_To do:_ Would you please transcribe the records below exactly, leaving out the pictures?
[Exercise material]
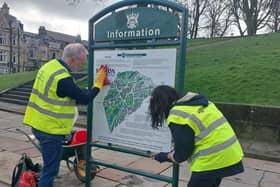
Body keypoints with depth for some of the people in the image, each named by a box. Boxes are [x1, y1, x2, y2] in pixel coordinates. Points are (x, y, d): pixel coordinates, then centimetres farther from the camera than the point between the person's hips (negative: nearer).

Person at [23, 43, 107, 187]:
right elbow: (85, 99, -16)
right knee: (50, 169, 4)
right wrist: (98, 83, -4)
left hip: (39, 124, 9)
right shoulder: (63, 79, -25)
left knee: (49, 165, 23)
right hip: (51, 129, -9)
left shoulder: (50, 65, 4)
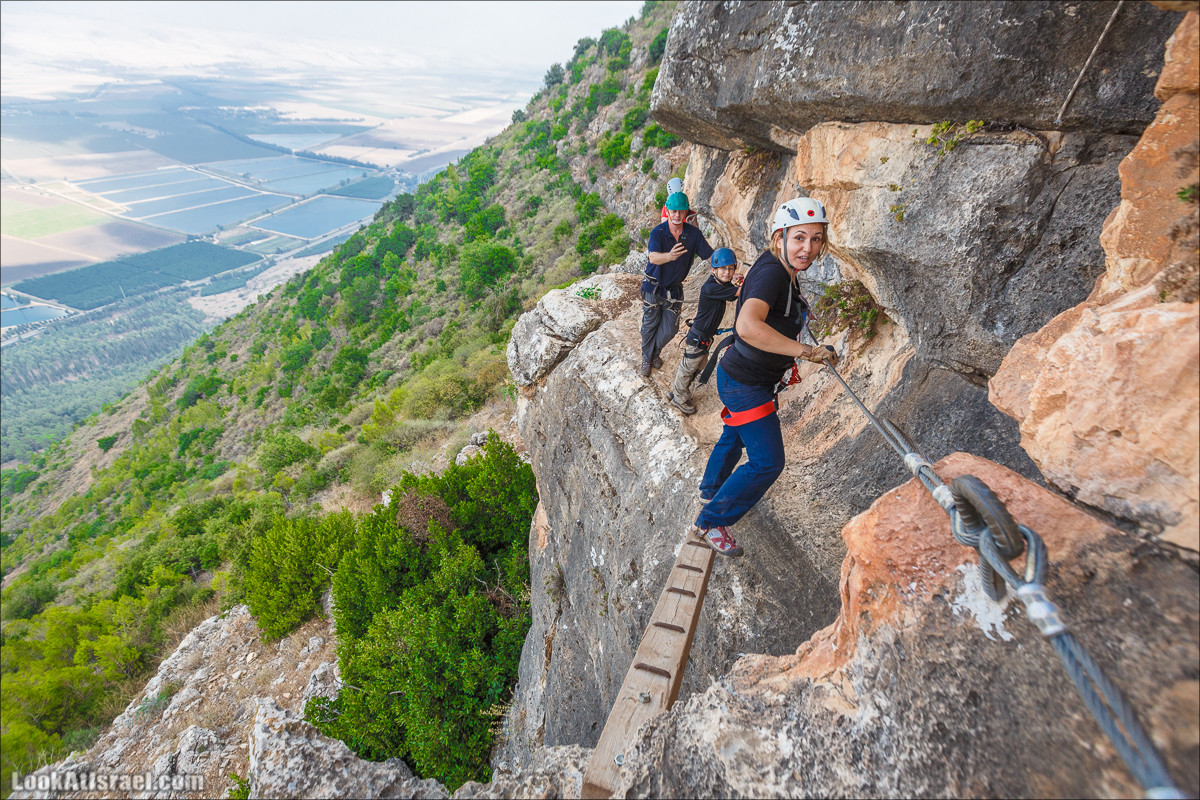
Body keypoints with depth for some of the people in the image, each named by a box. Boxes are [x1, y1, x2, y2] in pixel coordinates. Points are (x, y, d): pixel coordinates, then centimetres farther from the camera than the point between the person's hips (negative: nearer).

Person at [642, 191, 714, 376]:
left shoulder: (693, 233, -9)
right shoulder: (658, 232, -18)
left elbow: (711, 255, -7)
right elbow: (653, 257, -36)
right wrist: (669, 256, -59)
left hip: (674, 289, 3)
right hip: (653, 287, -3)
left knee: (670, 329, 6)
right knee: (649, 326, 8)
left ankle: (655, 352, 36)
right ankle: (646, 358, 31)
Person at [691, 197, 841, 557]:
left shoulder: (781, 270, 2)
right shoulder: (772, 273, -28)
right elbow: (748, 326, -47)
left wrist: (796, 310, 27)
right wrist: (806, 350, -41)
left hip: (739, 376, 10)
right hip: (745, 384, -10)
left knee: (734, 435, 29)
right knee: (767, 463, -4)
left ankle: (710, 491, 55)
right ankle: (711, 521, 13)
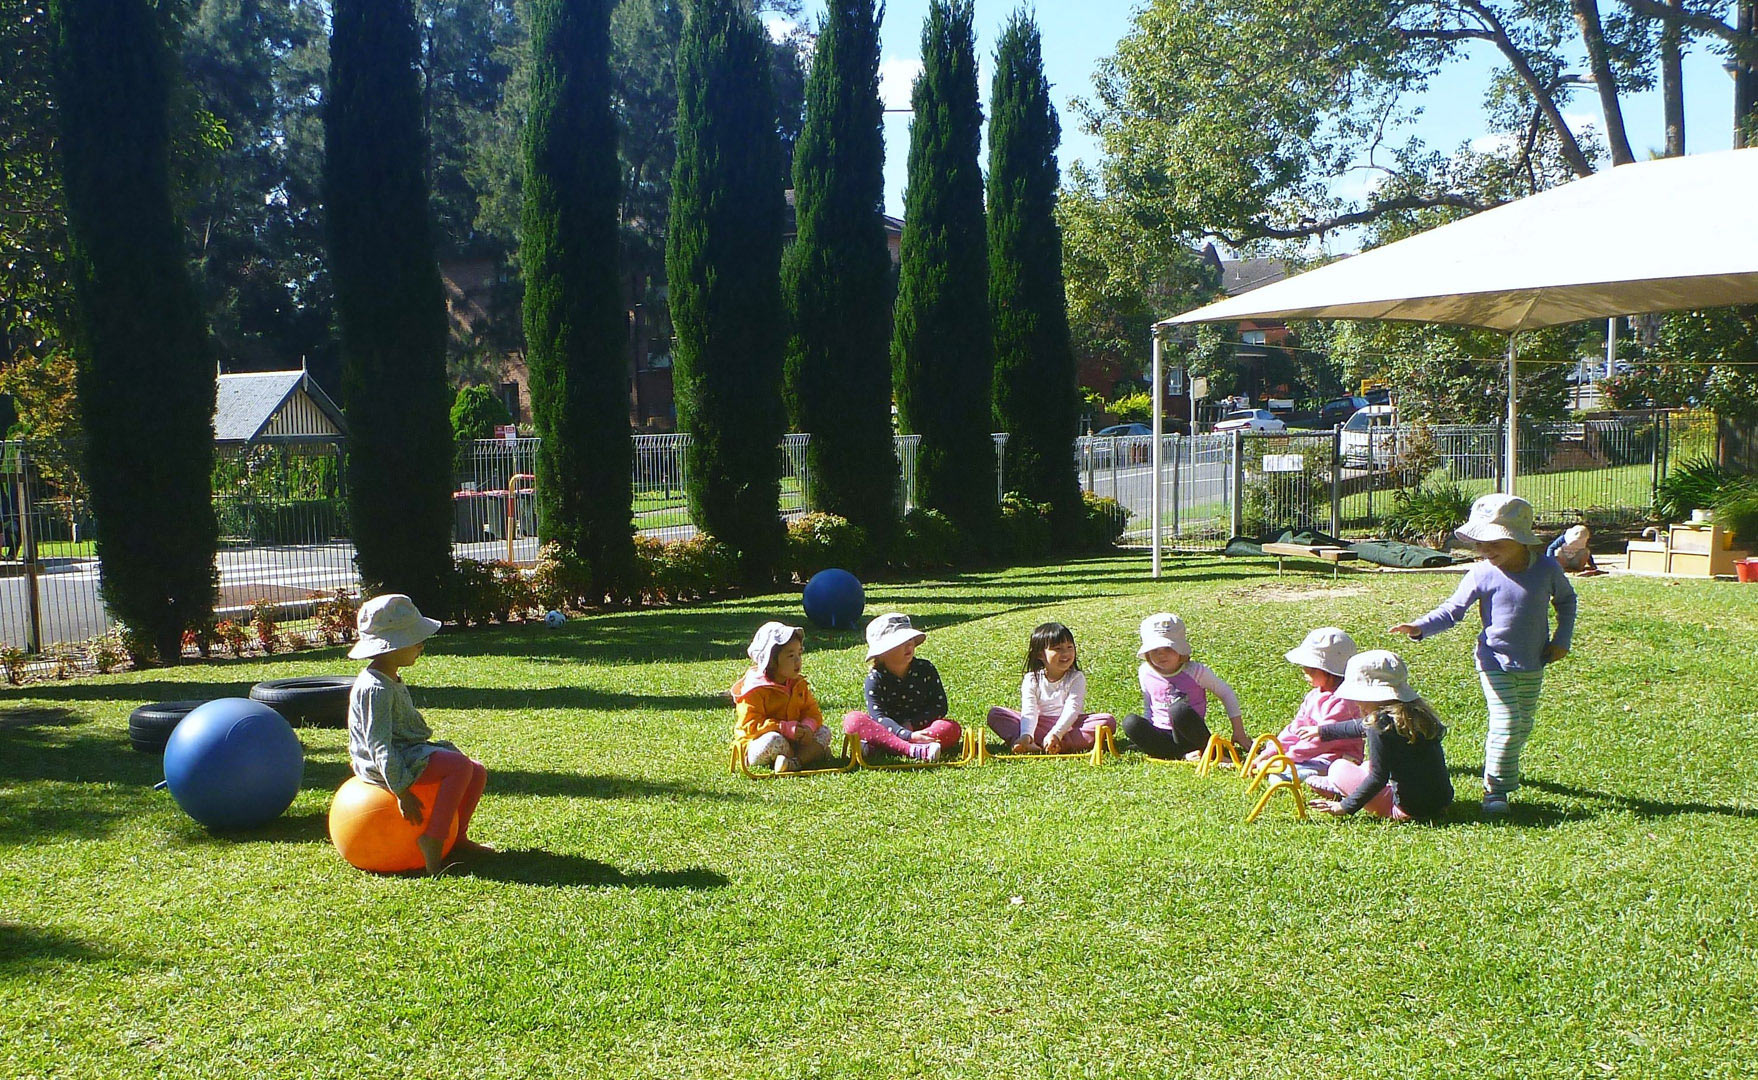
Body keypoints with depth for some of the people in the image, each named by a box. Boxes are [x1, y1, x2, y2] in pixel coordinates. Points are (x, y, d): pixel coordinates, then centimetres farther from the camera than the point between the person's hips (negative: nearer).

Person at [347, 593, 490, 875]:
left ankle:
[/Exercise material]
_Your response:_
Body keypoints with depth for some of the people in the image, each named by a box. Boxes are [x1, y1, x2, y2] in pixel coordinates. Points are (x, y, d): pixel coordinates, then centimetres farther from the camera than the point between the person's hips (negative: nearer).

Person at [23, 43, 107, 187]:
right elbow: (85, 99, -16)
right knee: (50, 169, 4)
right wrist: (98, 83, -4)
left hip: (39, 124, 9)
right shoulder: (63, 79, -25)
left knee: (49, 165, 23)
right hip: (51, 129, -9)
left shoulder: (50, 65, 4)
Body keypoints with depth for some of the people in the image, each named by a box. Boxes are [x1, y1, x2, y2] in pixel coordinates. Points are (x, y, d): pixel coordinates, then centimetres farther from the camera than the point between the person's hips (negative: nearer).

Person at [642, 191, 714, 376]:
left shoulder: (693, 233, -9)
right shoulder: (658, 232, -18)
left elbow: (711, 255, -7)
right elbow: (653, 257, -36)
right wrist: (669, 256, -59)
left hip: (674, 289, 3)
right hip: (653, 287, -3)
left knee: (670, 329, 6)
right knee: (649, 326, 8)
left ankle: (655, 352, 36)
right ankle: (646, 358, 31)
Person at [691, 197, 841, 557]:
left shoulder: (781, 270, 2)
right shoulder: (772, 273, -28)
right elbow: (748, 326, -47)
left wrist: (796, 310, 27)
right wrist: (806, 350, -41)
left hip: (739, 376, 10)
right hip: (745, 384, -10)
left knee: (734, 435, 29)
right knee: (767, 463, -4)
left ankle: (710, 491, 55)
right ankle: (711, 521, 13)
Body keypoints with depth for some of the people in the image, each named by a box. Boxes are [x1, y1, x2, y2] in pixel coordinates. Points are (x, y, d): pixel coordinates, then centimetres farther from the camera than the point between the person's hips (negative: nearer).

Person at [347, 593, 490, 875]:
left ankle:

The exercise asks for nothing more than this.